Where were his thoughts?
With it brings a fierce fight for weapons control. He was barely eighteen, but they were easy to get. He posted on social media a half-hour before he did it – but it still happened. What was he thinking? Was calling it out publicly his own cries for help in stopping it? Was he hoping he would be stopped? We may never know the whys of this devastating tragedy, but the impact will be felt for generations – long after it leaves the news and laws are fought over to change it. So many are left dealing with the scars. We need to hear and understand what their cries are about in order to create that change we so desperately seek.
Not a child, but not truly an adult, he did not need to look hard to find adult examples of the same anguish and rage. That is what we need to address. He died not knowing that living in the wounds is not the only way to live. The sadness for all stays with me.
We must look deeper
The key to this is not solely with the guns – it is also understanding the anguish of the perpetrator to solve the issue. This flamingo wants to be an ostrich, but we can’t – I can’t. We have to understand to change it, and the act is so horrifying we don’t want to look. It feels too close to compassion. We are not comfortable with that. Hearts and souls are being wounded – lives are being torn apart and taken. We are not powerless to stop it. We have generations screaming in anguish and we see nothing but pain and punishment. We have to look deeper.
When we live in our anguish and rage, we allow evil to take over and a path of destruction is what it brings. It happened here, it is what’s happening in Ukraine and countless places around the globe. If we don’t live near it, we don’t want to continually hear about it and we even label it as political so we can detach ourselves from the suffering. Out of sight, out of mind – until it comes too close for comfort. That is not how we heal from it or how we reduce it from happening.
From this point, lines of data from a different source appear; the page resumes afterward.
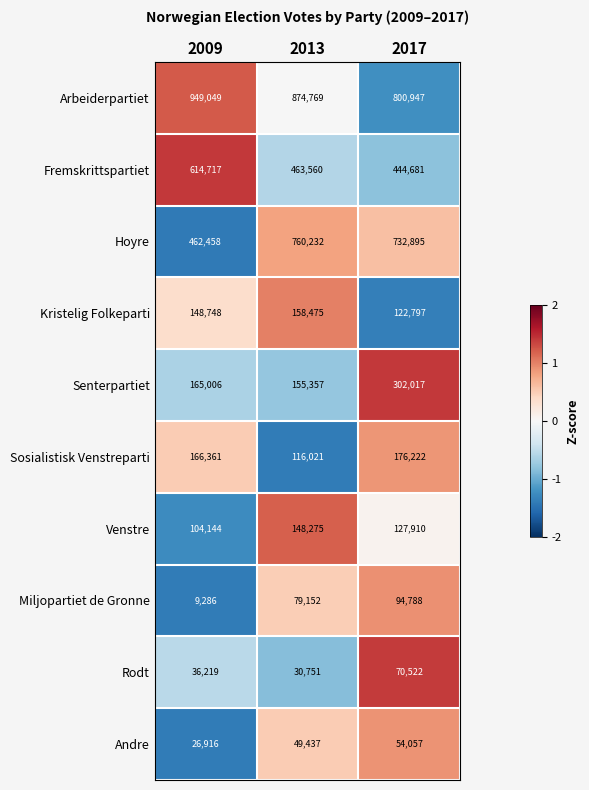

Where is Senterpartiet nearest to the value 228687?

2009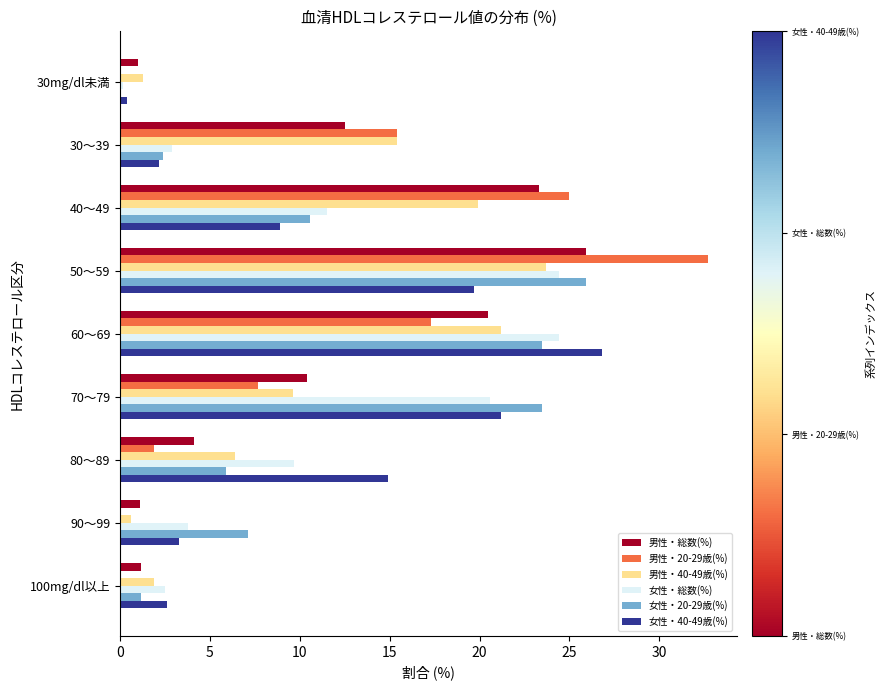

At which category is the sum across all series the highest?

50～59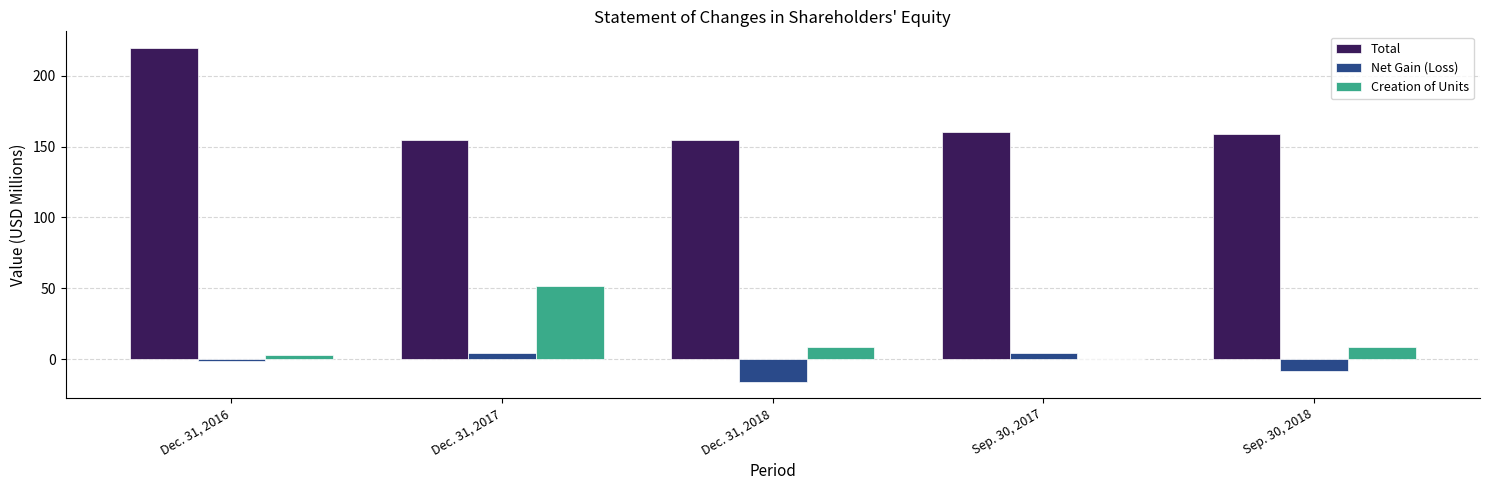

What is the total value across all series at Dec. 31, 2018?

147.7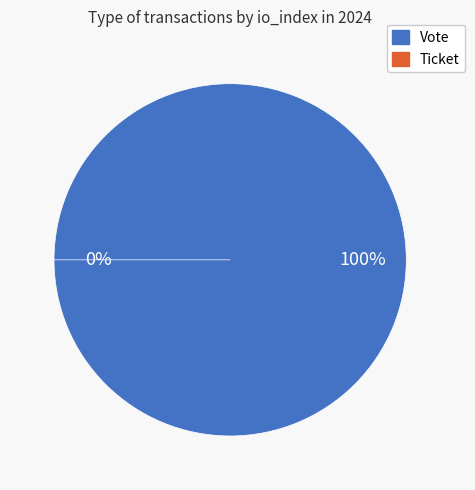

Count the number of slices in the pie.

2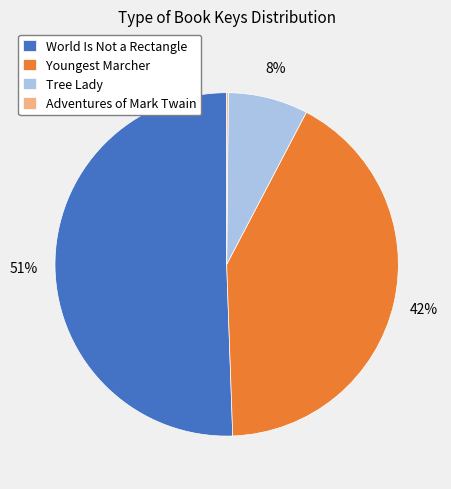

Which has a higher value, World Is Not a Rectangle or Tree Lady?

World Is Not a Rectangle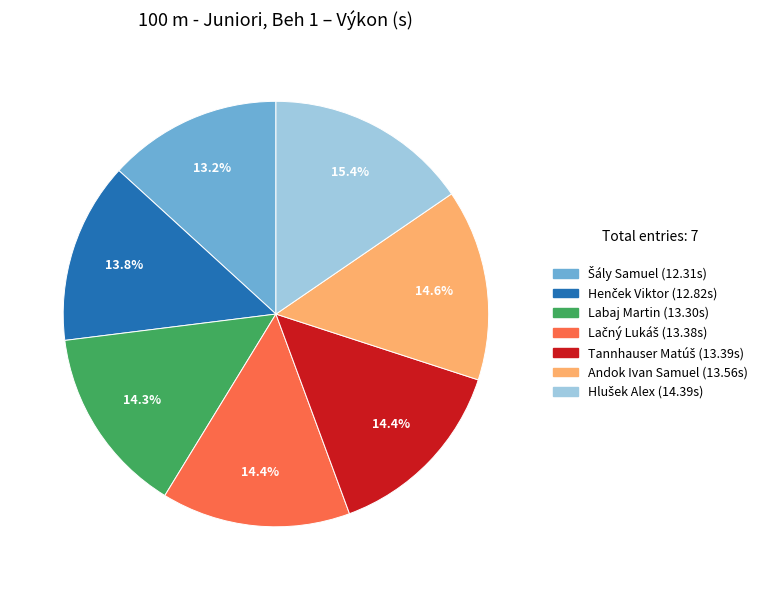

What percentage is NOT represented by Labaj Martin?

85.7%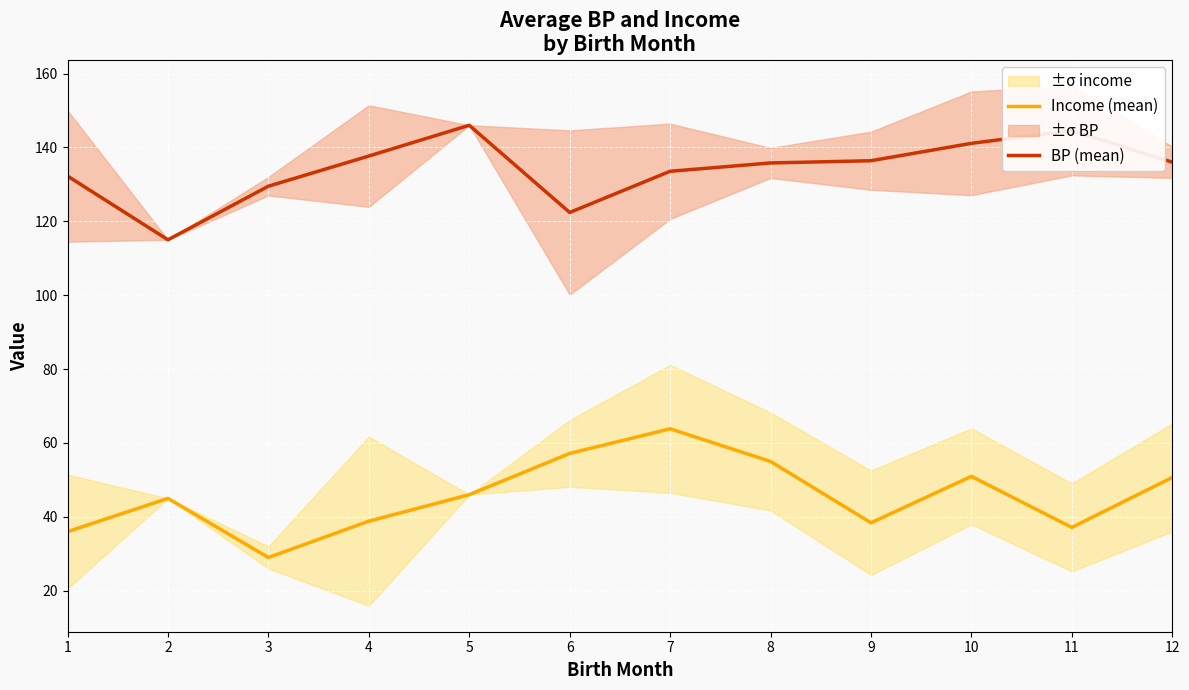

What is the average value of the Income (mean) series?

45.7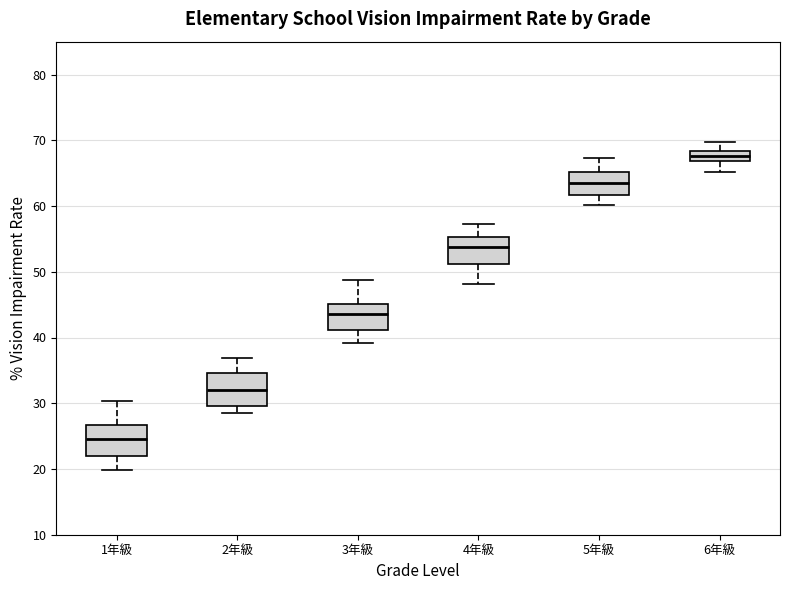

Reading left to right, transcribe this box plot: for each box, give where its median line is, the range the box spans, and where its two whiskers end, as read against the y-axis. The values are not printed on the chart, so give them approximately, as read against the axis.

1年級: median 25, box 22 to 27, whiskers 20 to 30
2年級: median 32, box 30 to 35, whiskers 28 to 37
3年級: median 44, box 41 to 45, whiskers 39 to 49
4年級: median 54, box 51 to 55, whiskers 48 to 57
5年級: median 63, box 62 to 65, whiskers 60 to 67
6年級: median 68 (inside the box), box 67 to 68, whiskers 65 to 70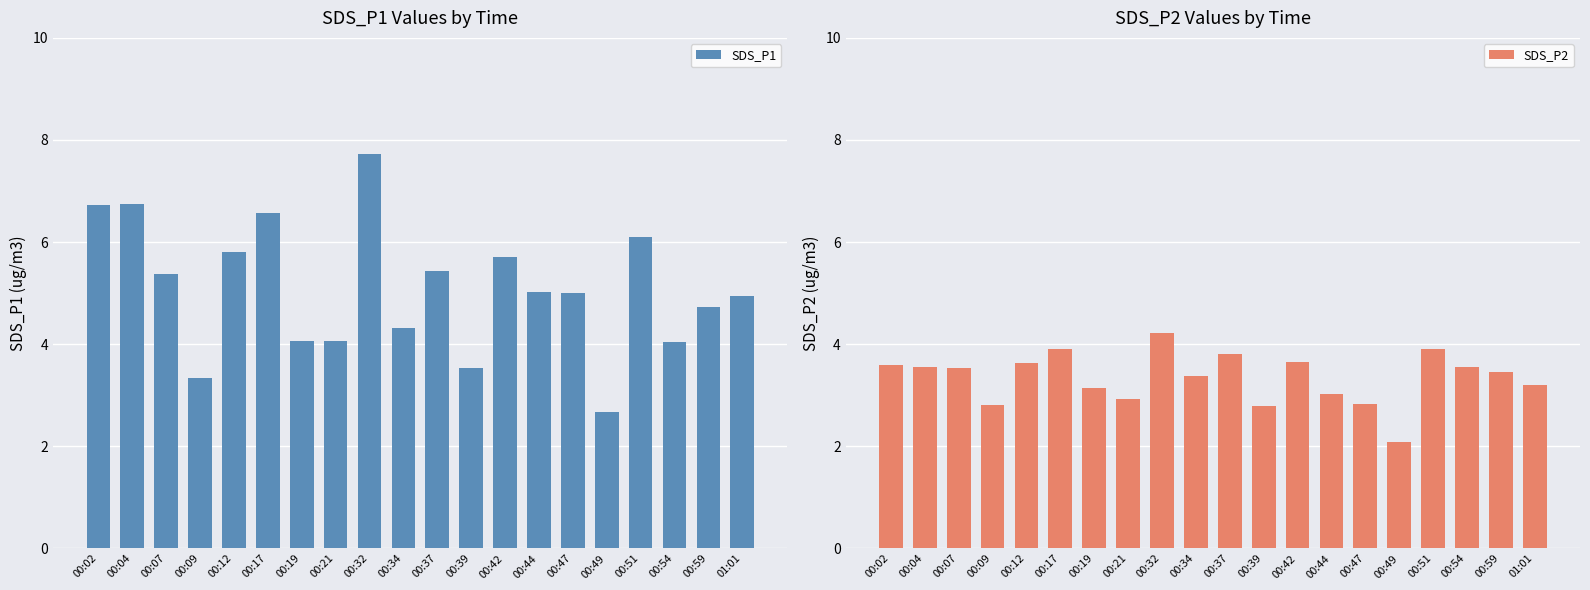

The value of SDS_P1 at 00:59 is 8.1. True or false?

False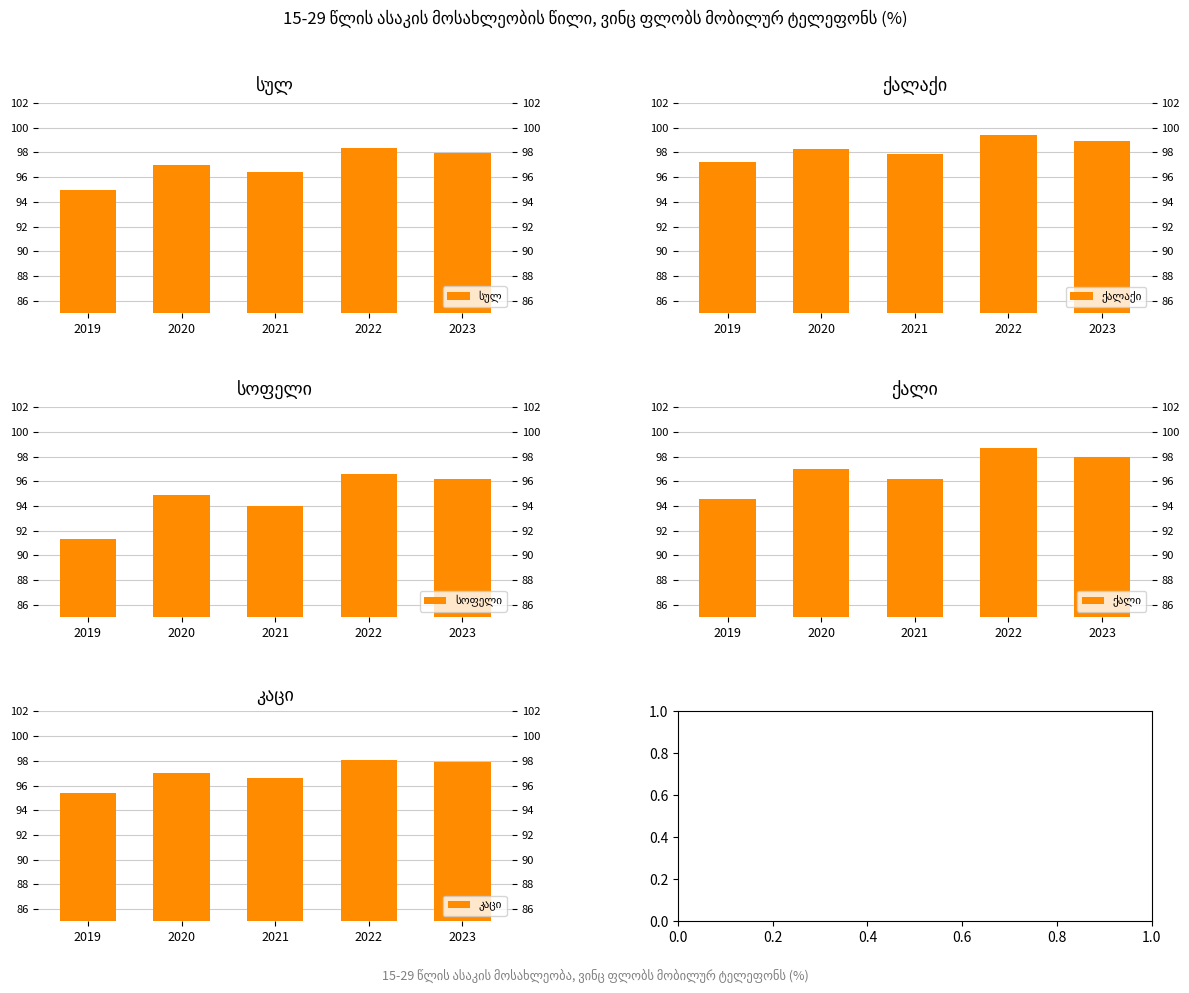

At which label is ქალი closest to 96?

2021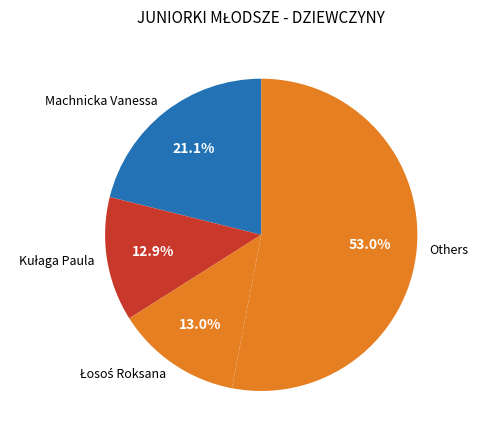

Which category accounts for the majority?

Others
We need to see the pain and understand it. Those bullied explode and become the ultimate bully. But what causes the bullying to begin with? The one being bullied is not the cause. It is the careless words of those reflecting their own wounds who inflict the damage. What is it inside us that causes us to judge another simply to hurt them? Why do we feel compelled to inflict the wounds on another? “If you don’t heal what hurt you, you’ll bleed on those who didn’t cut you.” There’s an awful lot of bleeding going on.
Who becomes the bully?
We create anti-bullying policies but have no idea how to correct the behavior, so we merely punish it, or turn a blind eye to it. Make no mistake – it’s still happening today and adults can be the loudest voices of it. If you doubt that, just look through a bit of social media comments. We can do better.
“Be Impeccable With Your Words” is the first of The Four Agreements by Don Miguel Ruiz. So much bloodshed could be prevented if we put intentional effort into that. Our words can be a sword that eventually spills blood without us even realizing they held that power.
It is not a fault or a judgement, but rather a responsibility of us all. Instead of letting our emotions of it lead to more division, let’s learn to use our words wisely for each other. It is the only way to stop creating wounds with them. In the words of Peter Clarke, “Be kind out there”.